The author then lays out three defining features of a functioning political order: strong state building, a rule of law, and a government that is answerable and accountable to the people. He goes to the roots of each of these elements, delving into Ancient Asian, European, and Middle Eastern cultures to show how they contributed to the meaning of democracy that still reverberates today.
Ancient China was the first civilization to evolve from a tribal system of governance into one of statehood, but it has long struggled with a realistic rule of law and an accountable government. This, Fukuyama says, is due to a lack of a powerful and predominant authority—the same problem Ancient India suffered from. India did, however, have a sturdy rule of law, mostly leftover moral tenets bequeathed by Brahmin priests, though the state fractured into various social hierarchies that damaged and prevented any cohesiveness among the public. In the Ottoman Empire, the primary authority and rule of law were both seen as religiously ordained, but so enmeshed were these aspects in religion that they hindered any progressive political evolution. Each of these, then, lacked at least one of Fukuyama's three essential components for a successful state.

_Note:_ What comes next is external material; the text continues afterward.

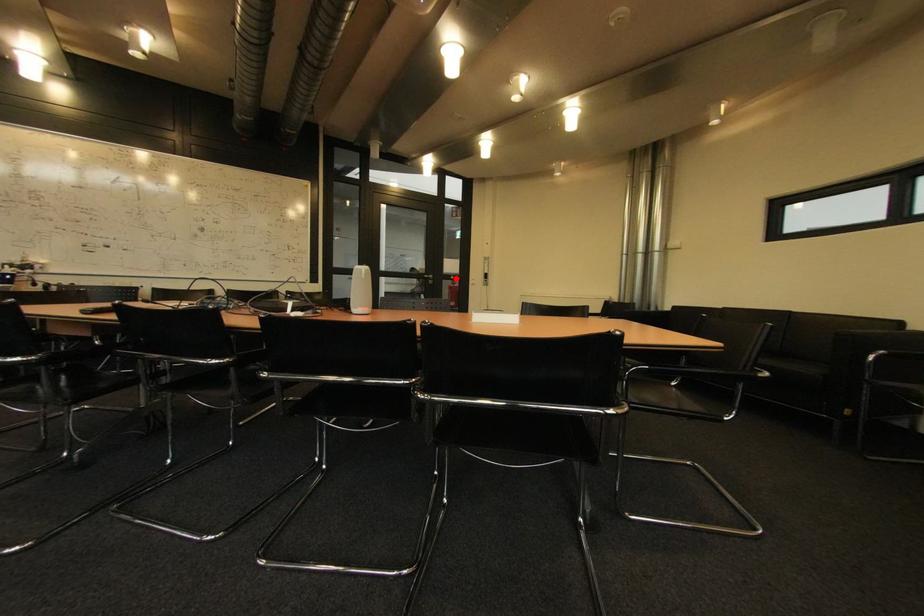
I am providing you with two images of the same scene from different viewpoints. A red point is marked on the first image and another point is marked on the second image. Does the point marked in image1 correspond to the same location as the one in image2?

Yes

In England, these components gelled for the first time, resulting in a truly modern democracy that placed values on the right things. Their social structure was strong, their government instituted more or less clear rules separate from religious interference, and the people had a voice in who governed them. The latter came to pass when Parliament deposed the Catholic King James II in 1688, replacing him with the Protestant William of Orange in what has become known as The Glorious Revolution, perhaps gaining such an idyllic name for a reason. Denmark was another early example of a nation that incorporated the three critical elements. Fukuyama holds Denmark up as the perfect example of how to do statehood the right way, devoting a lengthy discussion to how nations can, metaphorically, "get to Denmark."
Religion doesn't always play a damaging role in political stability, Fukuyama argues. In fact, the Catholic Church, as a governing body, provided a template for early state builders. It also instituted laws—and, more importantly,
respect for those laws—in ways that inspired politics for centuries, long after politics separated from overtly religious influences.
Fukuyama's three elements must achieve a degree of balance in order to produce a healthy and stable political order. Understanding history is the first step. All of the background information provided here sets the stage for the Industrial Revolution, the defining era that forever altered the political and economic landscape of western societies and governments.
The Origins of Political Order is fully indexed, with notes on the text and an extensive bibliography.